# Bluetooth problems?



## jaffo (Sep 28, 2011)

My Nook color is running CM7.1 (from Oct 2011).

I have not been able to get bluetooth devices to sync & work properly with it. This is true for previous versions of Cyanogen as well. Back when I got the NC (for Father's day 2011), I tried connecting a motorola bluetooth headset (just the single earbud) - I got it to connect, but never was able to record anything from its microphone, nor could I hear anything from it. I didn't think much of it at the time.

For Christmas, my wife got me this bluetooth stereo headset:
http://bensoutlet.com/products/zonda-bluetooth-headphones

Not the best product I'm sure, but it was only $20. I've actually been quite satisfied with them - I use them with my Droid Charge phone all the time (for listening to music, auido from netflix, and for phone calls). I have also used them with an iPad 2 that I have at work. No problems. I can get them to pair and connect to my NC, but as soon as I try to play music or watch a video, they will disconnect.

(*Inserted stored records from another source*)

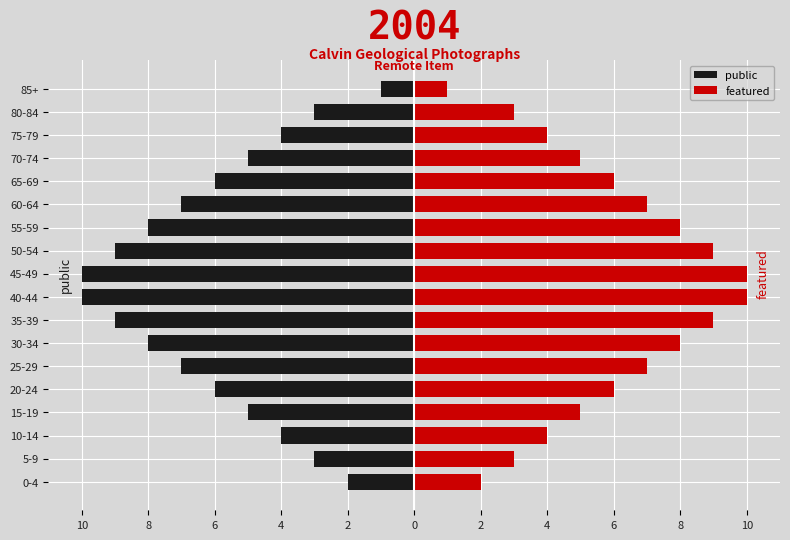

True or false: public has a value of -2 at 70-74.

False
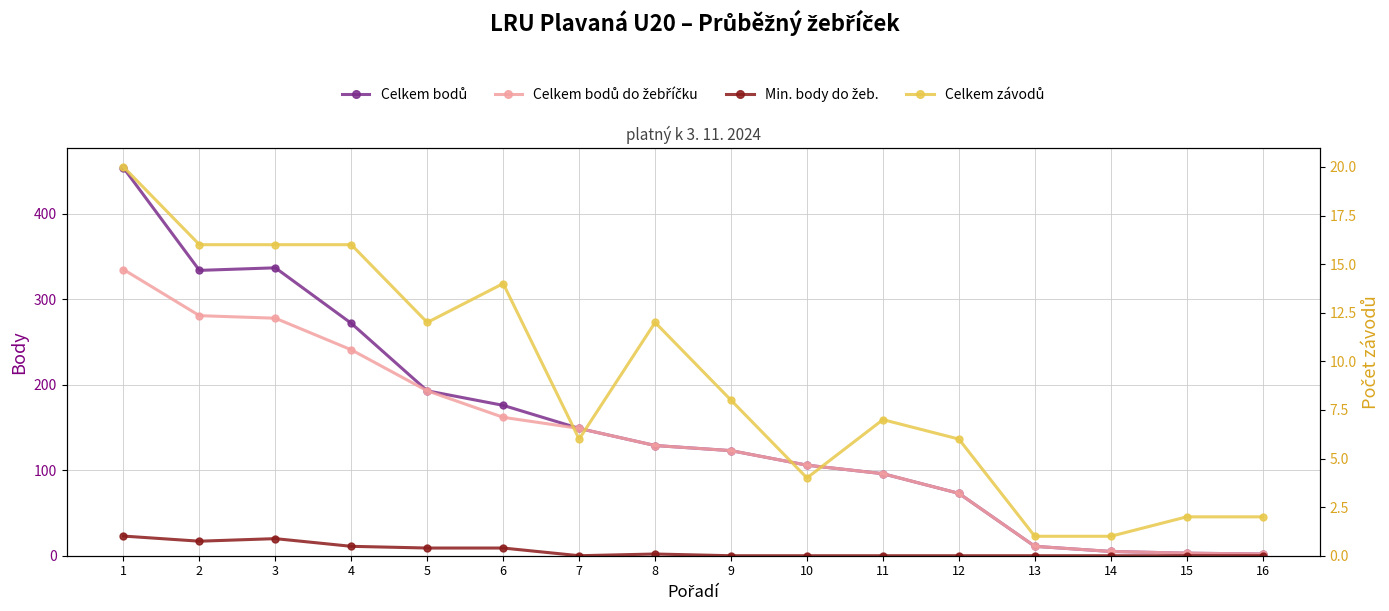

True or false: Celkem bodů do žebříčku has a value of 193 at 5.

True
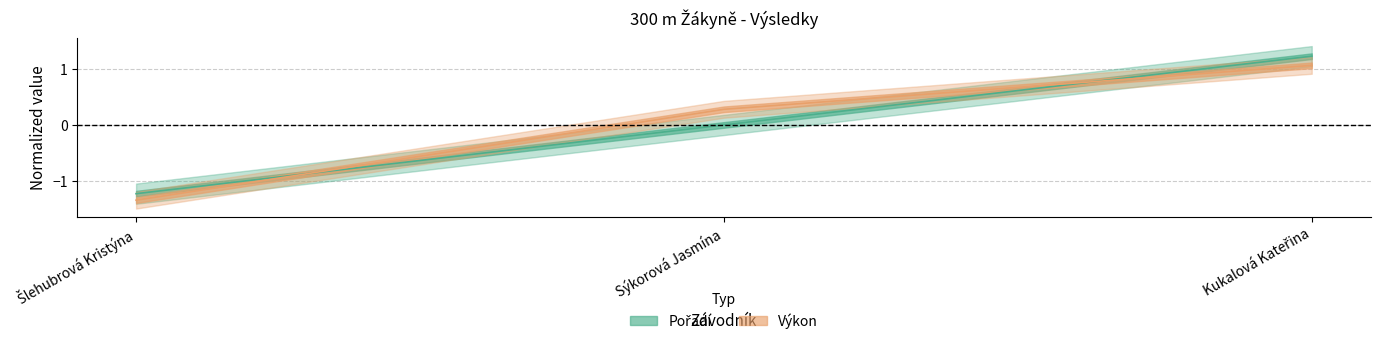

Which series has the largest range (max minus min)?

Pořadí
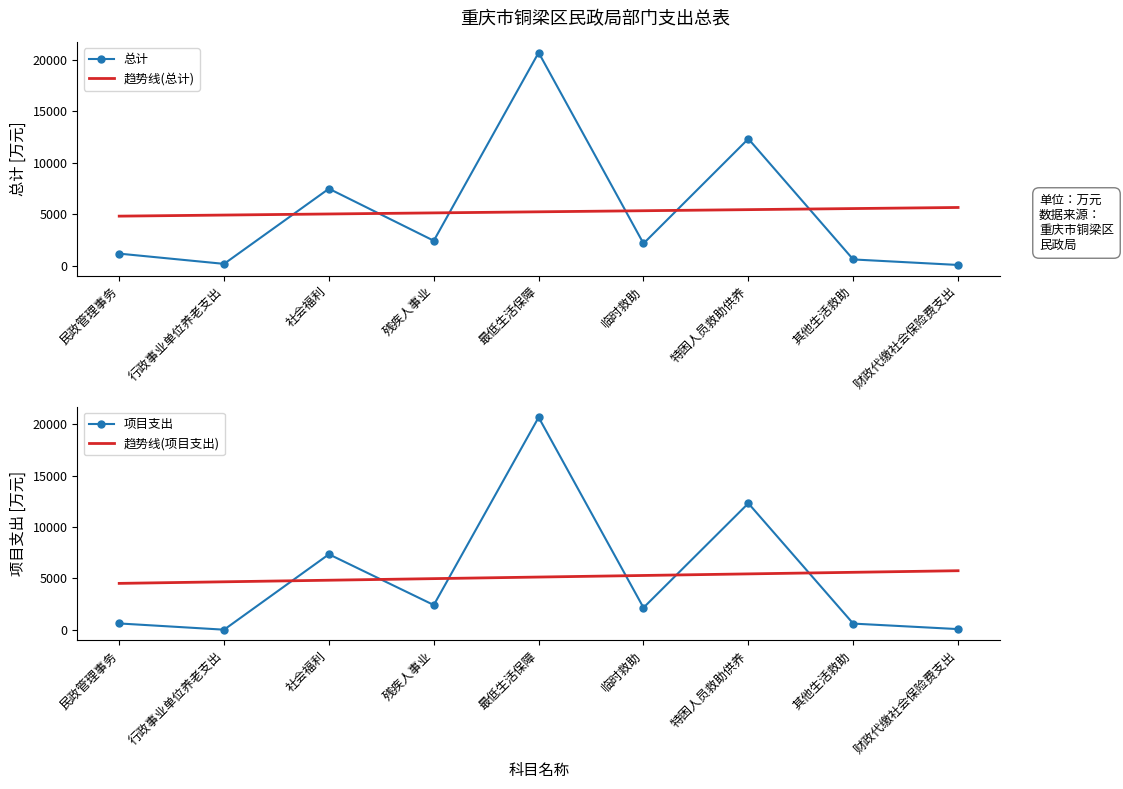

What are all the series names shown in the legend?

总计, 趋势线(总计), 项目支出, 趋势线(项目支出)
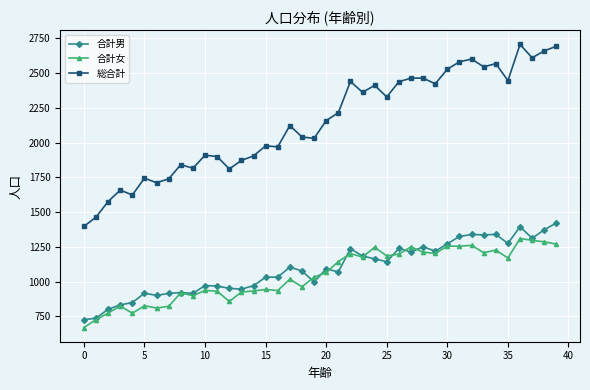

Which series has the largest total across all categories?

総合計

Does anyone have any suggestions?


----------



## chessmaster W/nook (Aug 22, 2011)

jaffo said:


> My Nook color is running CM7.1 (from Oct 2011).
> 
> I have not been able to get bluetooth devices to sync & work properly with it. This is true for previous versions of Cyanogen as well. Back when I got the NC (for Father's day 2011), I tried connecting a motorola bluetooth headset (just the single earbud) - I got it to connect, but never was able to record anything from its microphone, nor could I hear anything from it. I didn't think much of it at the time.
> 
> ...


Are you running a nightly?

Sent from my Galaxy Nexus using RootzWiki


----------



## jaffo (Sep 28, 2011)

No, I am running the latest stable version from 9 Oct 2011. No nightlies here.


----------



## aeidian (Sep 7, 2011)

I'm pretty sure I read somewhere on here that the Nook doesn't have the ability to record anything, via bluetooth mic or physical. As for the connection issues, I also remember seeing that our NC doesn't have a bluetook antenna, so the range on it is like 6 inches away or some ridiculous shit. It's frustrating as hell for me too because using bluetooth SMS tether programs fail when I actually move away from my phone, which defeats the purpose of even using it.


----------